Bioplastic alternatives, such as hemp plastics, are necessary to combat this problem. The cellulose obtained from hemp plants can be turned into a range of plastics. Since the plant is 65-70% cellulose, plenty can be obtained from a healthy hemp crop.

We have known about hemp plastics for decades, but they are not yet common. Early in the 20th century, Henry Ford built a prototype car using various materials, including hemp fibre. Sadly, it never took off.

It’s rare to find 100% hemp plastic. However, composite materials are increasingly common, and some companies are already using them in various objects. Since these plastics are made at least partially from plant-based materials, they are more biodegradable than traditional plastics. In the future, this could help to tackle the problem of plastic pollution.
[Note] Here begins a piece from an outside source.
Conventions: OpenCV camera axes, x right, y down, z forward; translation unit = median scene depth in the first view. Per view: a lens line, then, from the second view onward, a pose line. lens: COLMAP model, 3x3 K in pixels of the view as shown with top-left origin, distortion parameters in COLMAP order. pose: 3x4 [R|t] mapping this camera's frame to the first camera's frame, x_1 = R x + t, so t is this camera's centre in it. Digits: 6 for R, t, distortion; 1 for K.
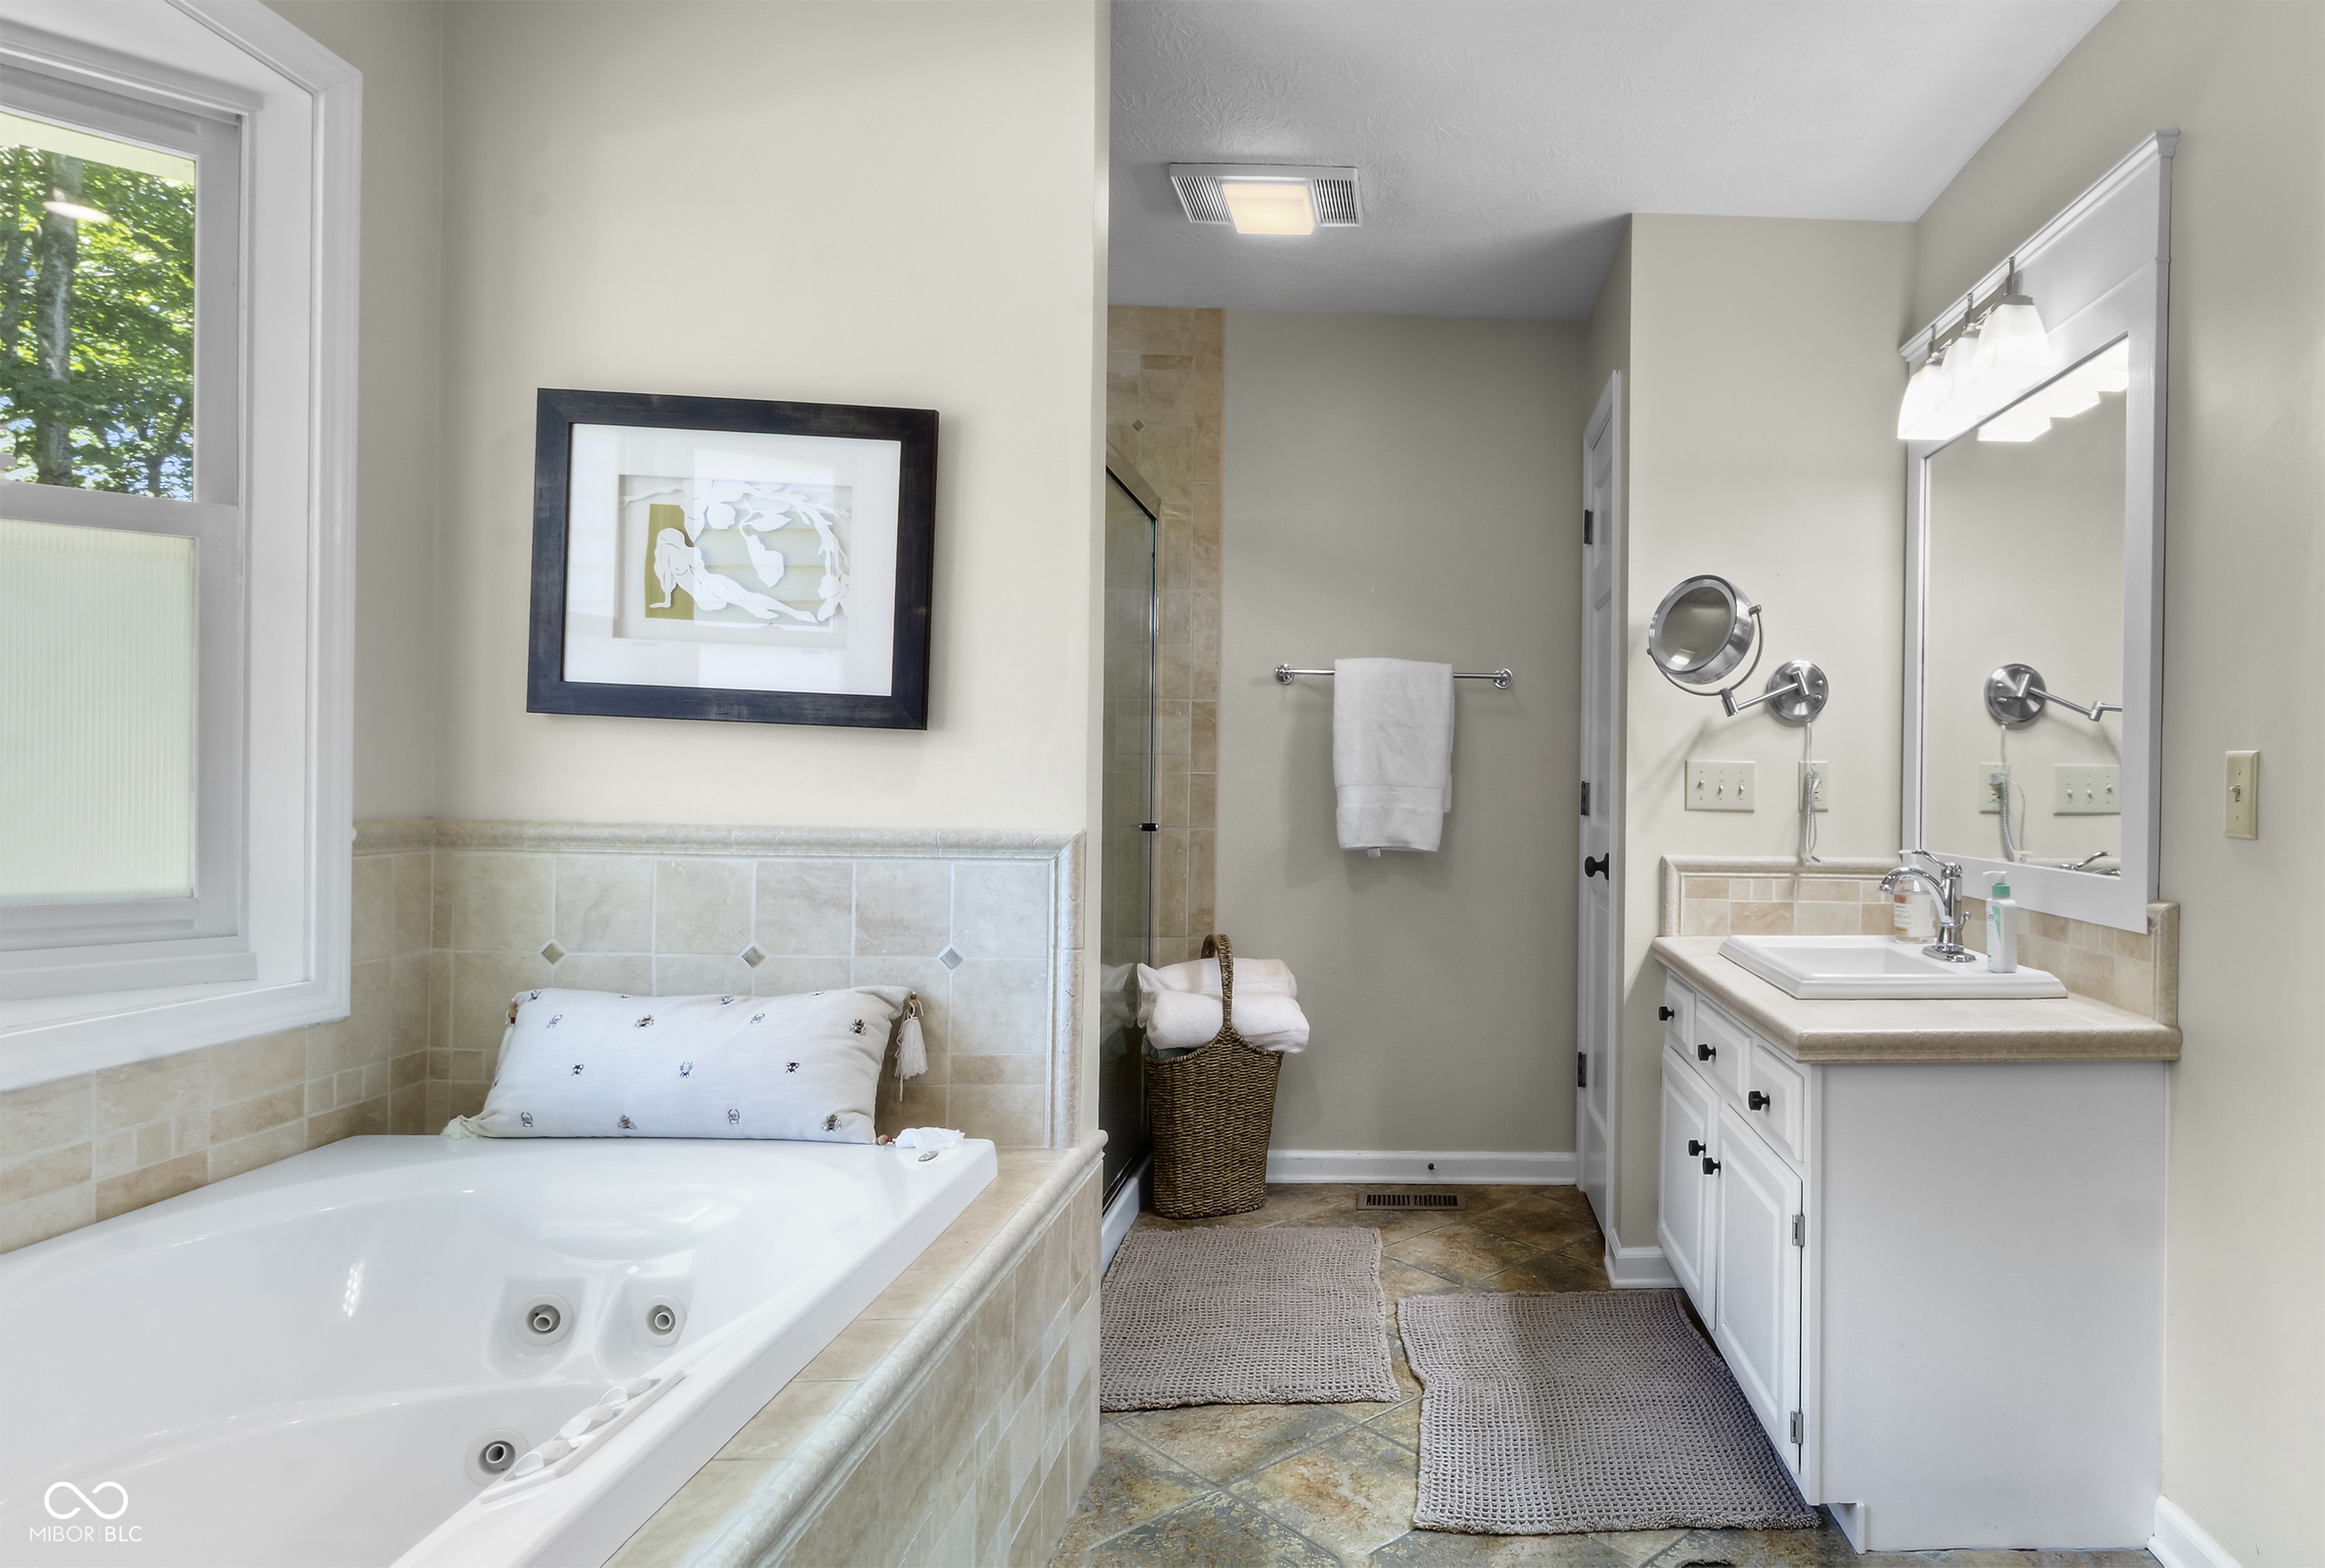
lens RADIAL K [[1366.2, 0, 1406.7], [0, 1366.2, 785.3], [0, 0, 1]] dist [-0.000501, 0.000908]
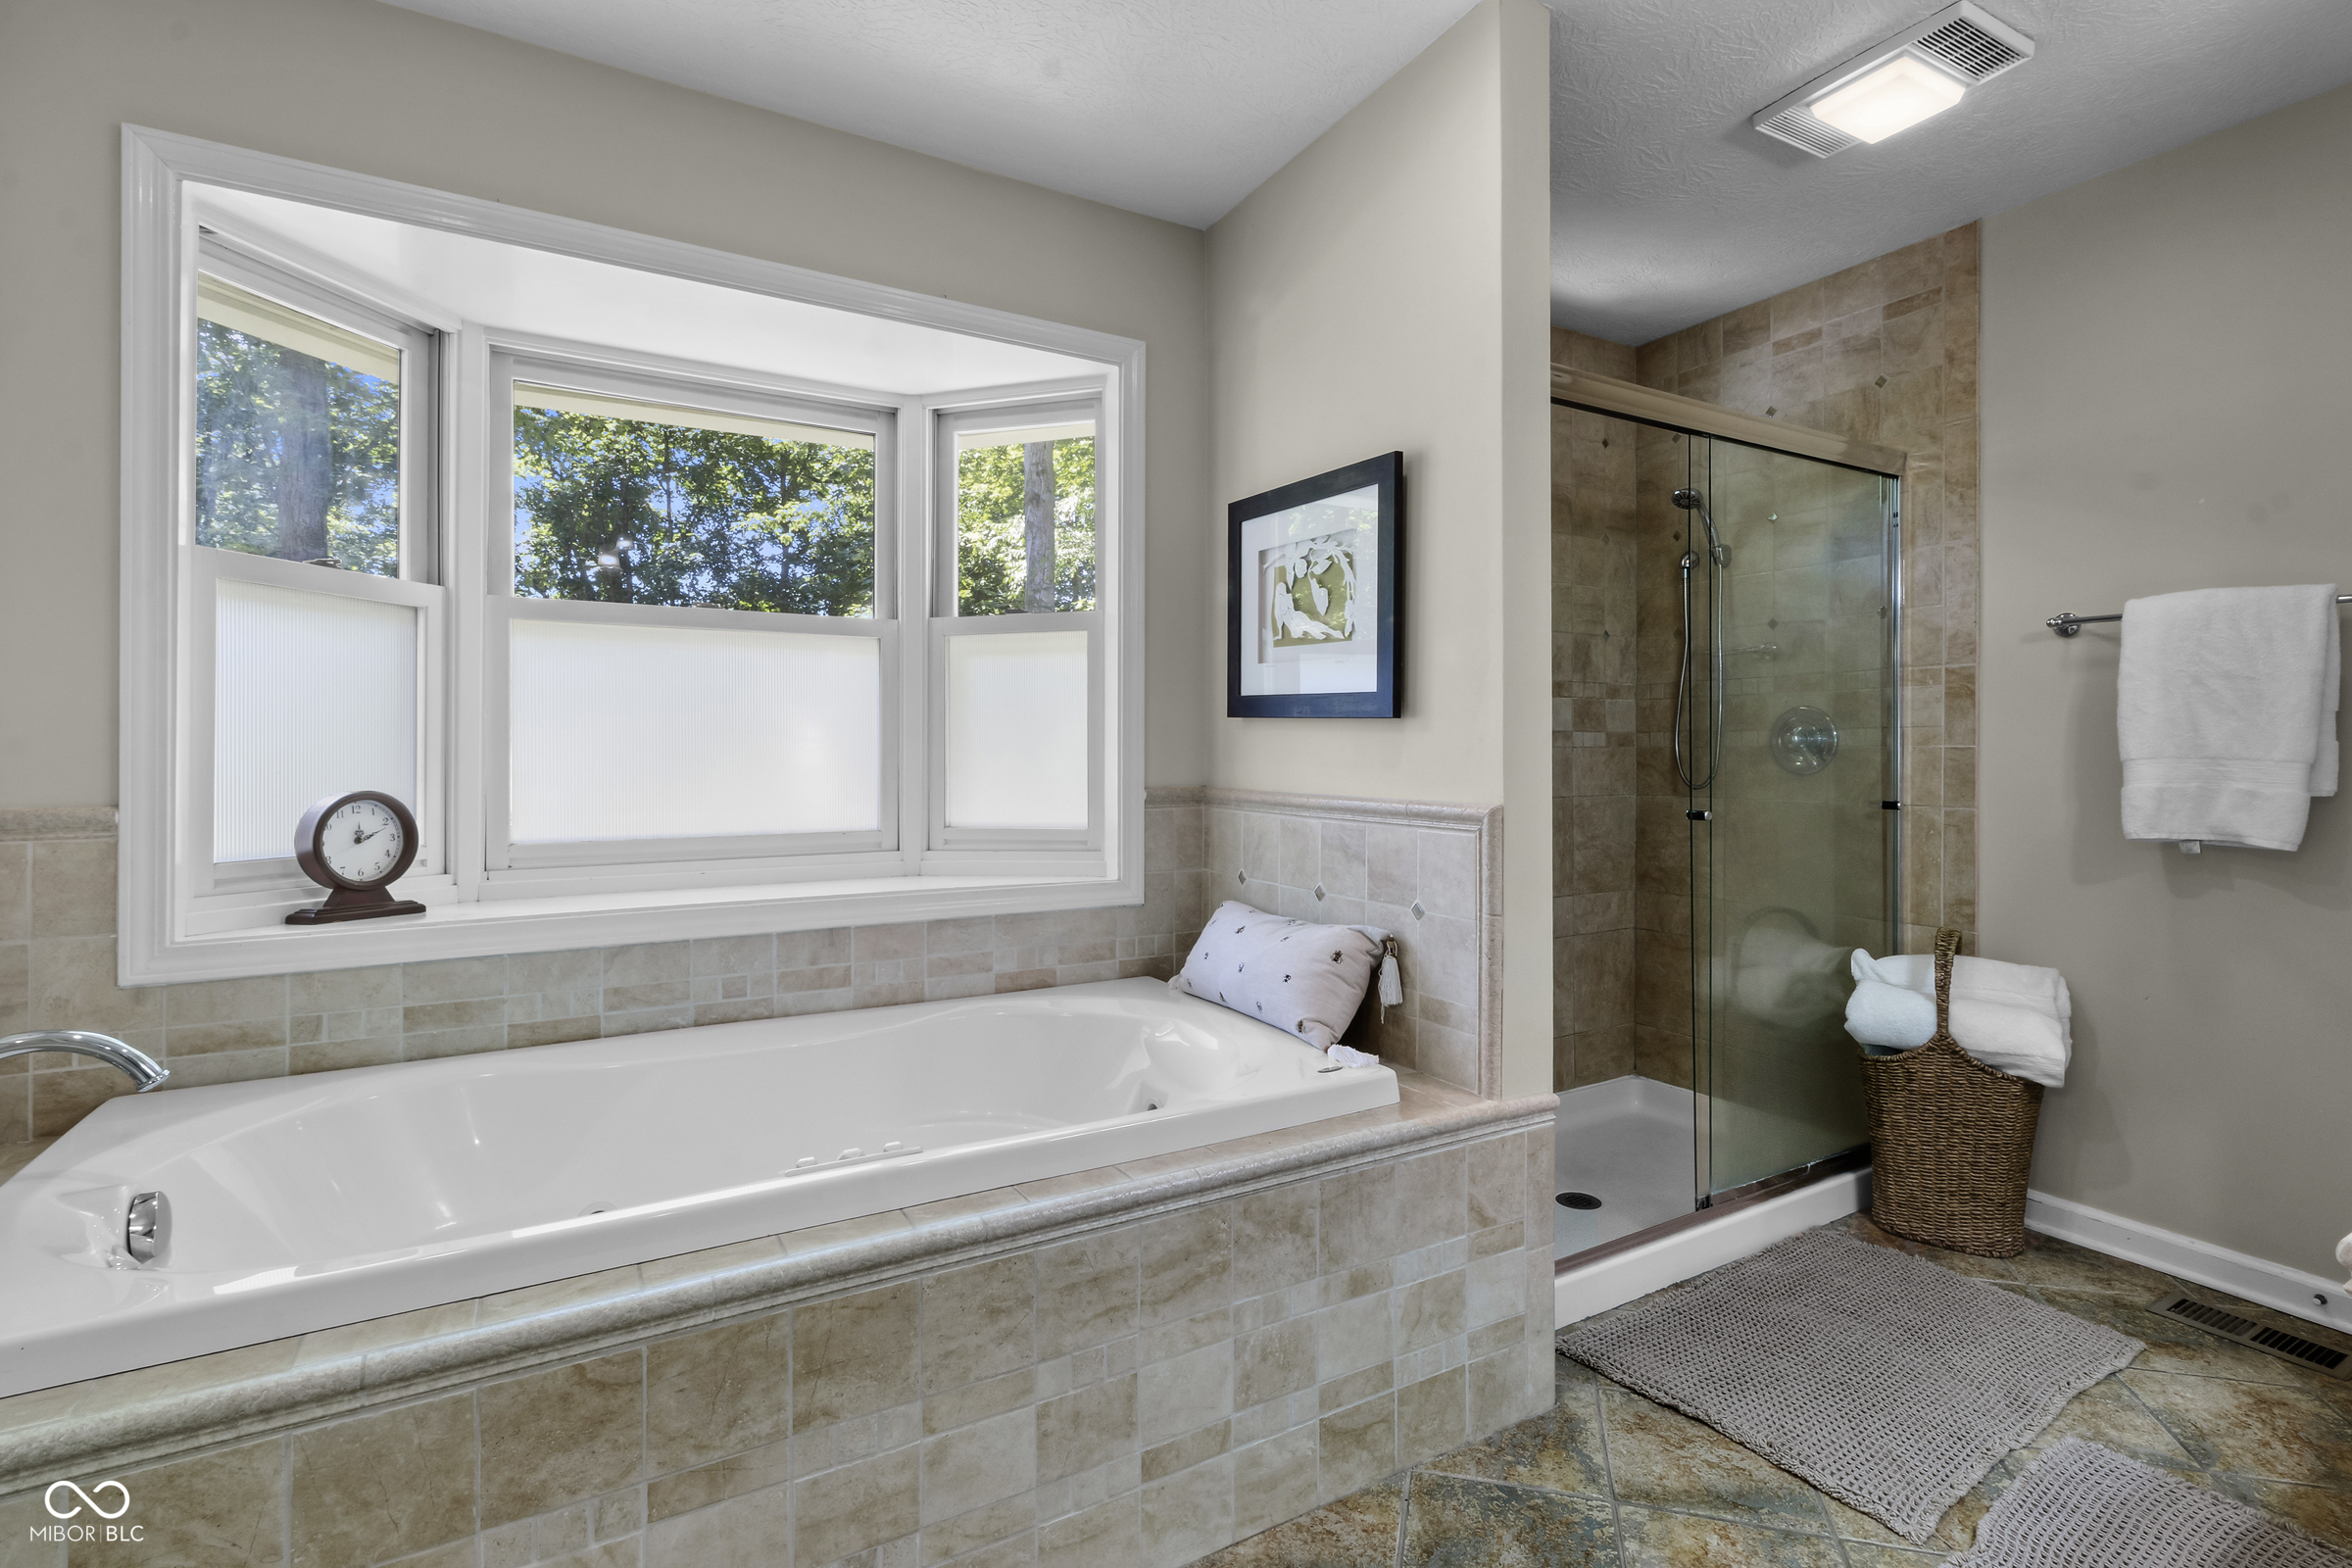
lens RADIAL K [[1079.4, 0, 1187.0], [0, 1079.4, 749.2], [0, 0, 1]] dist [0.002207, 0.000691]
pose [[0.489448, -0.016800, -0.871871, 0.361986], [0.007194, 0.999858, -0.015228, -0.000010], [0.872003, 0.001181, 0.489499, 0.350626]]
Summary on Hemp and Sustainability

Hemp, it seems, is a highly sustainable and eco-friendly crop. It offers a variety of uses and alternatives to polluting and toxic materials.

This is not to say that hemp is a complete solution to all the world’s climate problems. It still requires land use, water irrigation, transportation, and manufacturing. However, switching out some common materials for hemp-based ones – or even composites – could be a step in the right direction for the planet.